De spelers van iedere ploeg dienen gekleed te zijn in uniforme sportkleding, die voldoende te onderscheiden is van die van de andere ploeg. Vanwege ‘het beachgevoel’ is er een voorkeur voor mouwloze shirts. Binnen een team kunnen shirts van mannen qua model afwijken van de shirts van vrouwen, mits dezelfde kleuren worden aangehouden. De deelnemers worden geacht allemaal twee nadrukkelijk in kleur verschillende tenues bij zich te hebben. De scheidsrechter is gekleed in een sporttenue, dat voldoende afwijkt van dat van beide ploegen. Het is de spelers verboden voorwerpen te dragen die tijdens het spel voor henzelf of derden letsel kunnen veroorzaken. Daarnaast is het dragen van schoenen ook verboden.

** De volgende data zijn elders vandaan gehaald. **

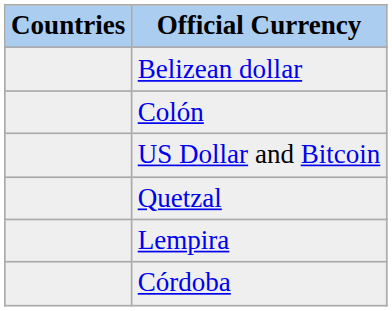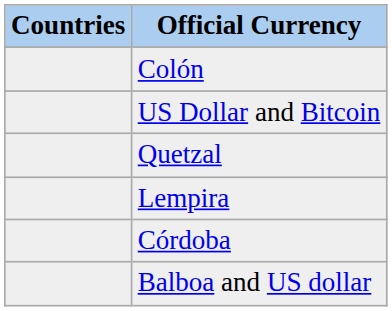- row: Belizean dollar
+ row: Balboa and US dollar
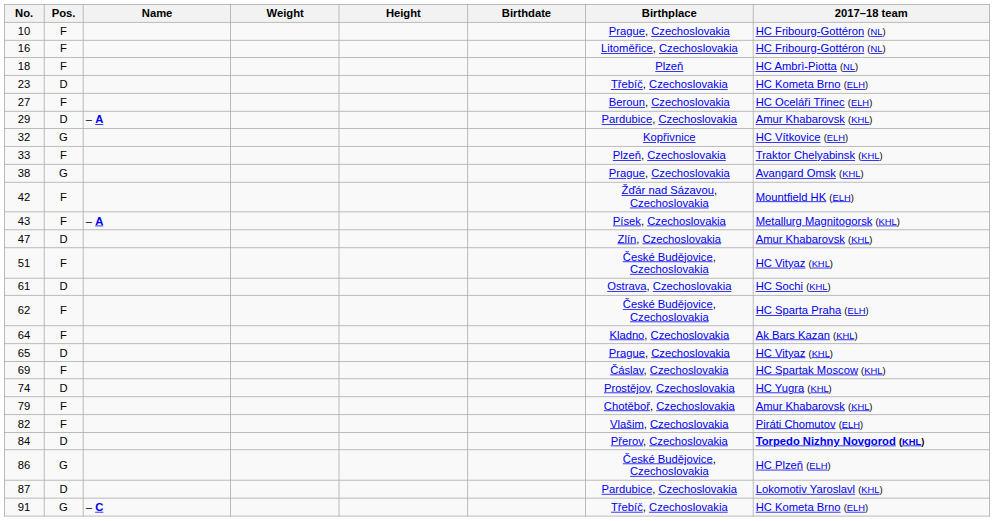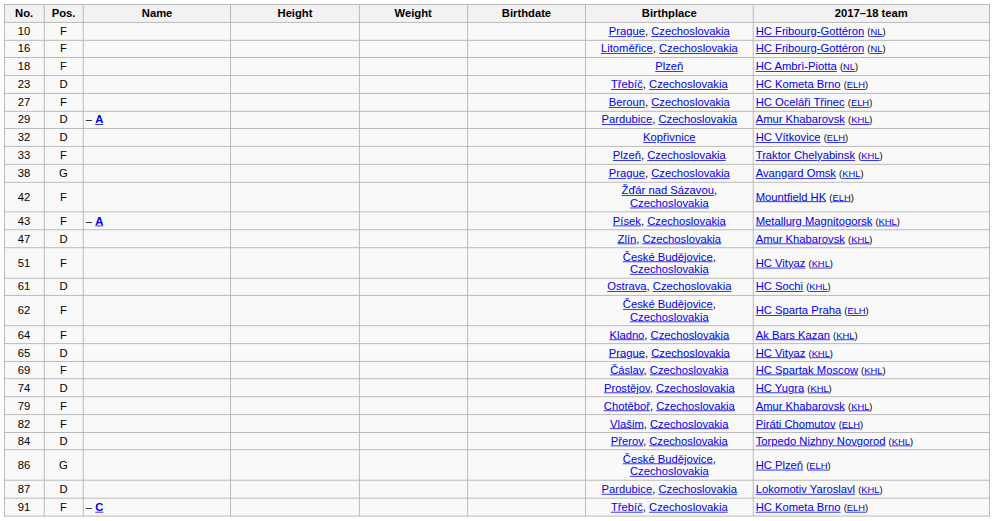columns swapped: Height <-> Weight
32 | Pos.: G -> D
84 | 2017–18 team: bold -> normal
91 | Pos.: G -> F
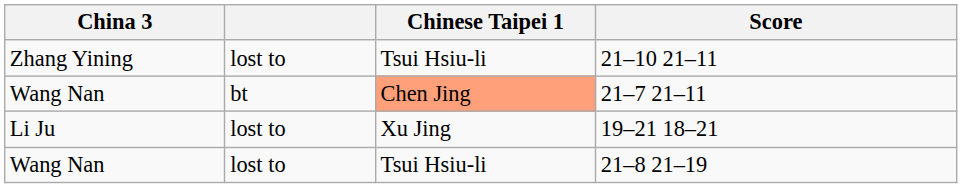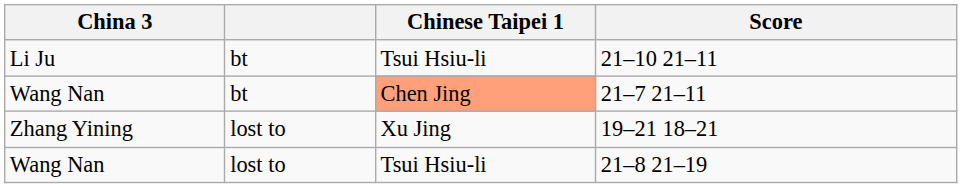21–10 21–11 | China 3: Zhang Yining -> Li Ju
21–10 21–11 | column 2: lost to -> bt
19–21 18–21 | China 3: Li Ju -> Zhang Yining
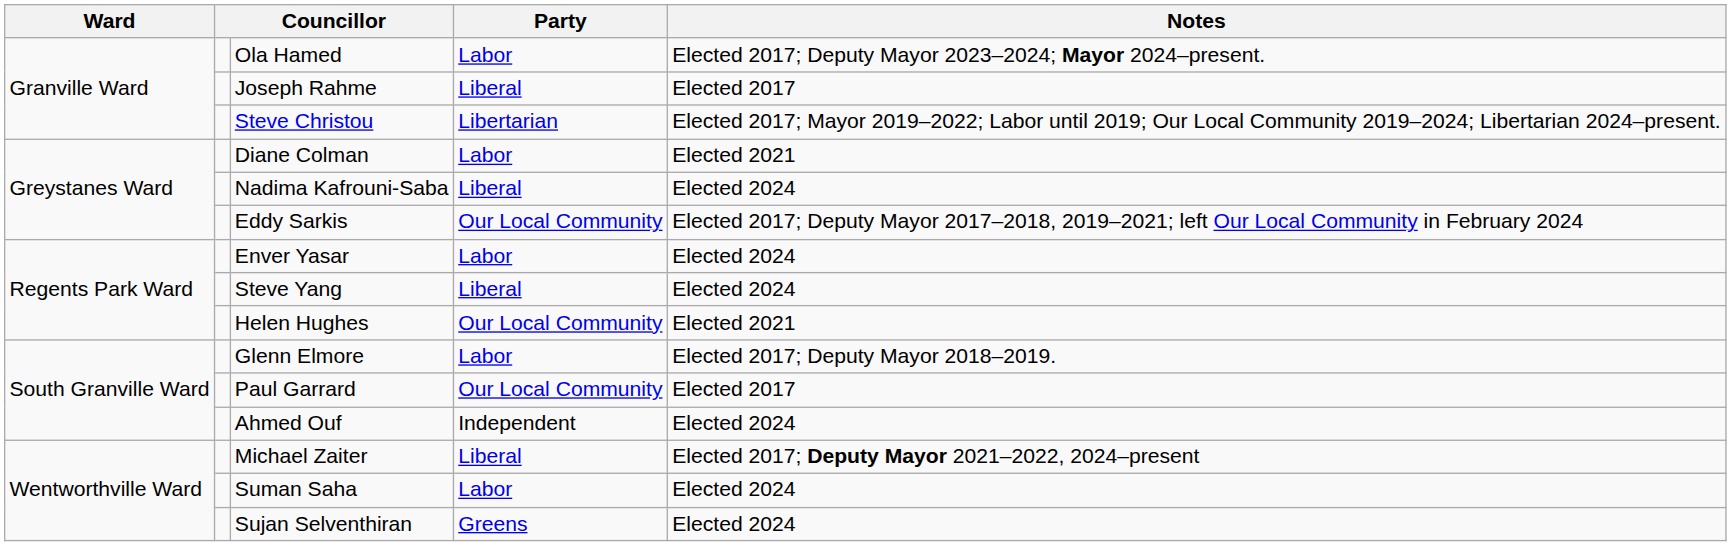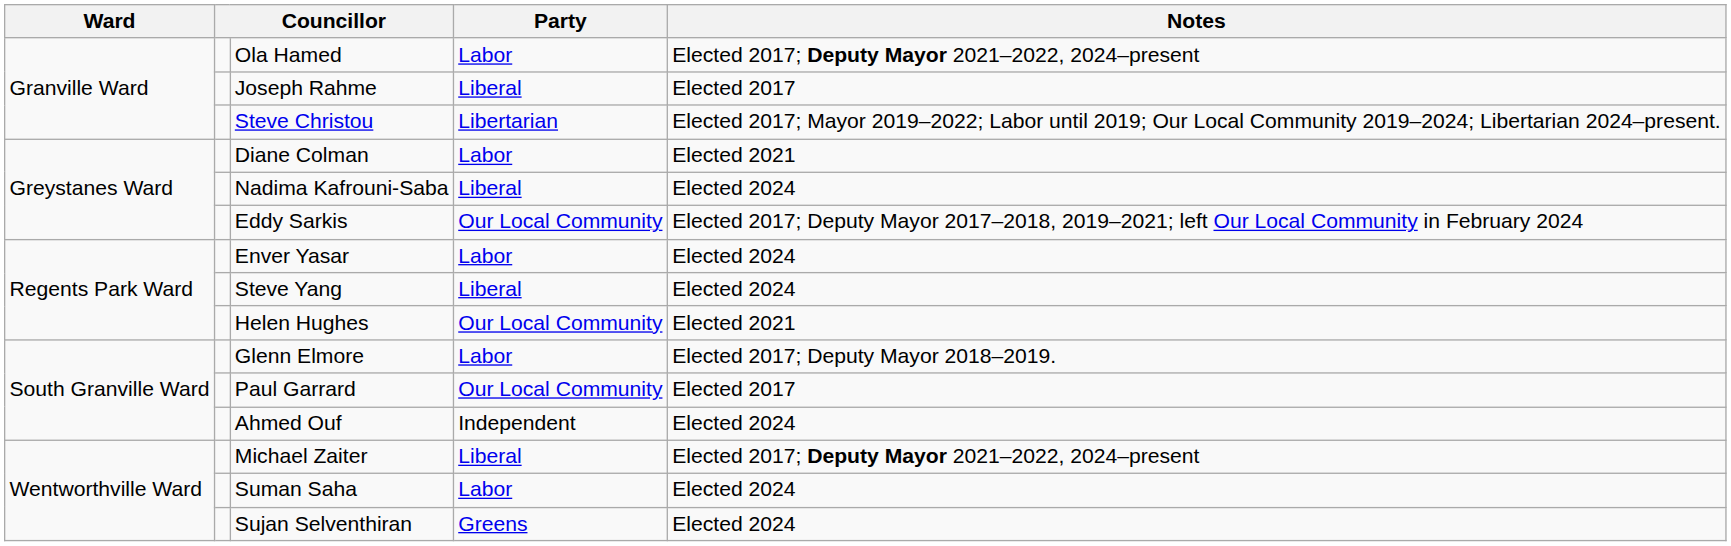Ola Hamed | Notes: Elected 2017; Deputy Mayor 2023–2024; Mayor 2024–present. -> Elected 2017; Deputy Mayor 2021–2022, 2024–present
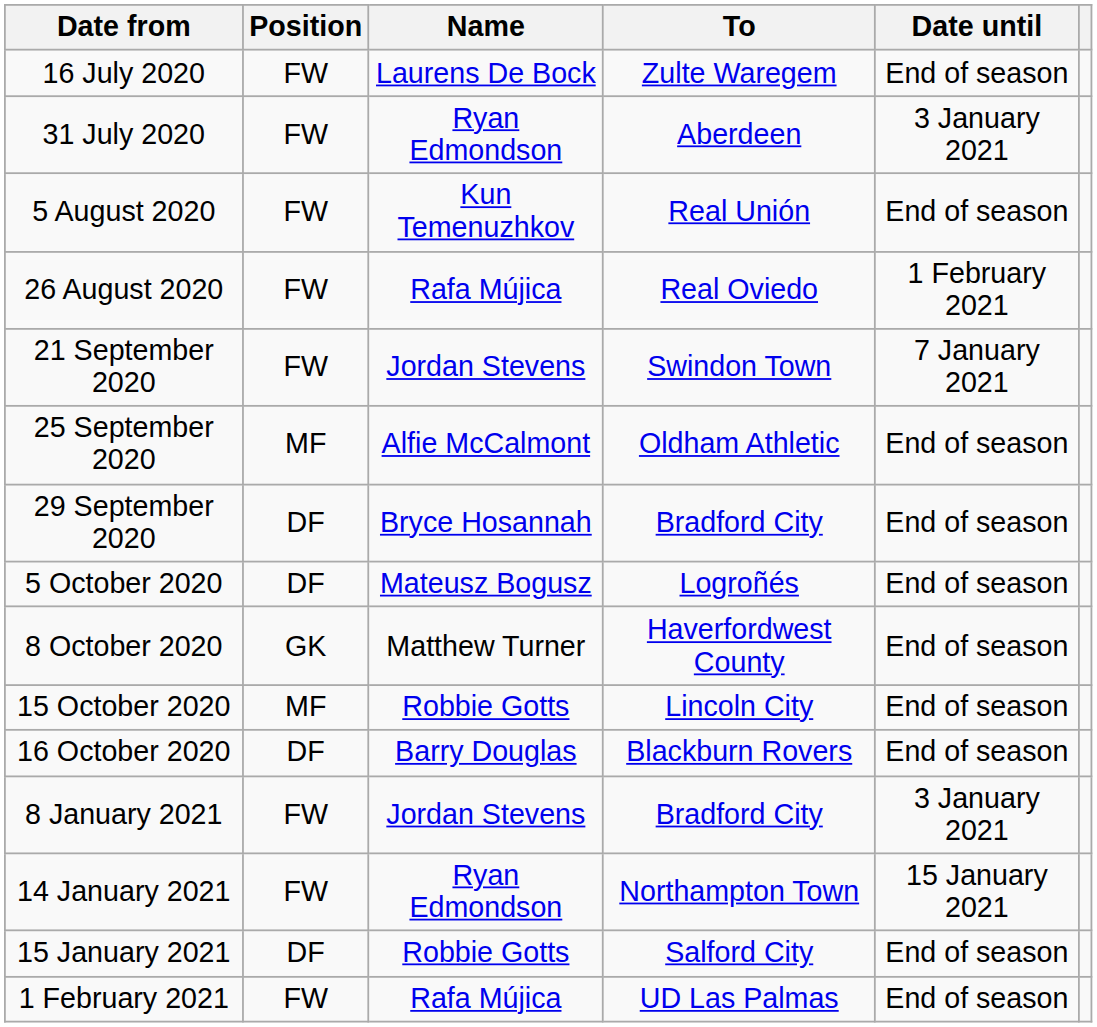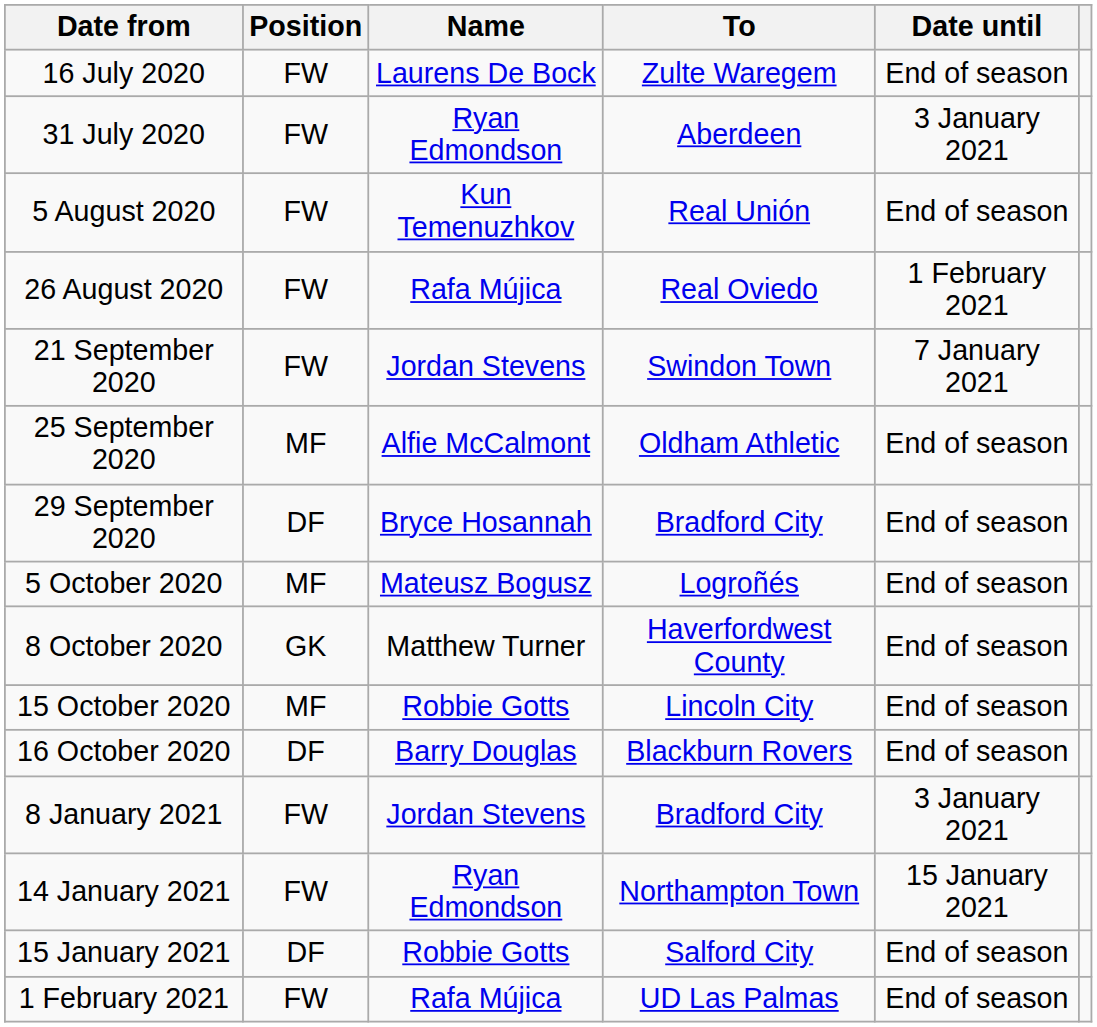5 October 2020 | Position: DF -> MF
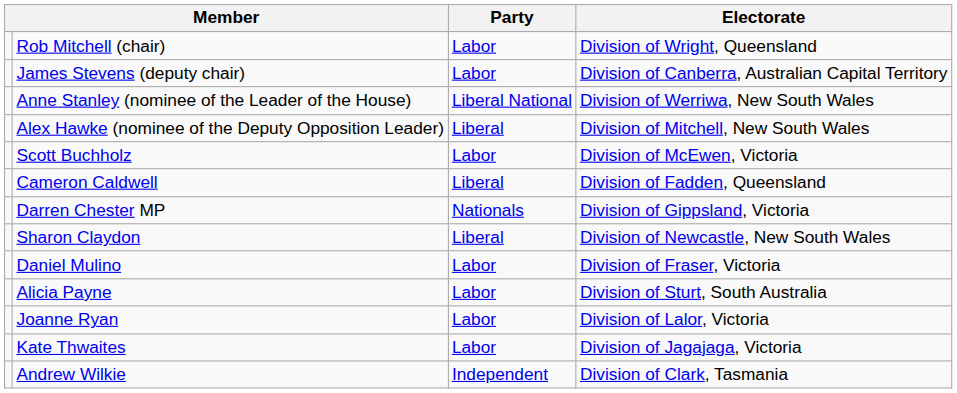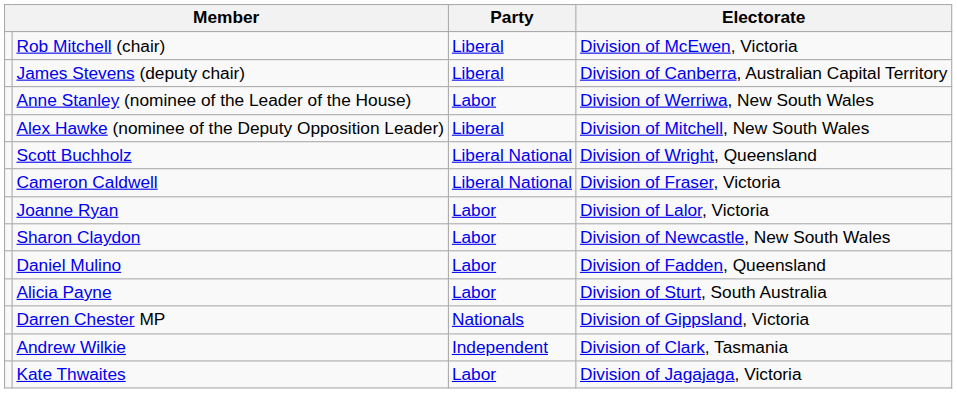Rob Mitchell (chair) | Party: Labor -> Liberal
Rob Mitchell (chair) | Electorate: Division of Wright, Queensland -> Division of McEwen, Victoria
James Stevens (deputy chair) | Party: Labor -> Liberal
Anne Stanley (nominee of the Leader of the House) | Party: Liberal National -> Labor
Scott Buchholz | Party: Labor -> Liberal National
Scott Buchholz | Electorate: Division of McEwen, Victoria -> Division of Wright, Queensland
Cameron Caldwell | Party: Liberal -> Liberal National
Cameron Caldwell | Electorate: Division of Fadden, Queensland -> Division of Fraser, Victoria
rows swapped: Darren Chester MP <-> Joanne Ryan
Sharon Claydon | Party: Liberal -> Labor
Daniel Mulino | Electorate: Division of Fraser, Victoria -> Division of Fadden, Queensland
rows swapped: Kate Thwaites <-> Andrew Wilkie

Van elke ploeg is één van de spelers de aanvoerder. Deze draagt een duidelijk zichtbare band op zijn bovenarm. Hij vertegenwoordigt de ploeg en is verantwoordelijk voor een behoorlijk optreden van zijn medespelers.
Hij heeft het recht de scheidsrechter te wijzen op alles wat hem in het belang van een goede voortgang van de wedstrijd wenselijk voorkomt.
De scheidsrechter heeft de leiding van het spel.
Kort samengevat houdt hij/zij rekening met de volgende spelregels:
De speeltijd bedraagt 12 minuten, na 6 minuten wordt er van kant gewisseld. De tijd staat alleen stil bij een uitbal en bij dode spelmomenten, die aangegeven worden de scheidsrechter.
Elk doelpunt is 1 punt waard.
Na het scoren van een punt wordt de uitworp genomen door een speler van het niet-scorende team. Er mag direct worden doorgespeeld vanaf elke plek op de eigen speelhelft en dus niet noodzakelijk vanuit het midden.
De wedstrijd is gewonnen als je meer hebt gescoord dan je tegenstander.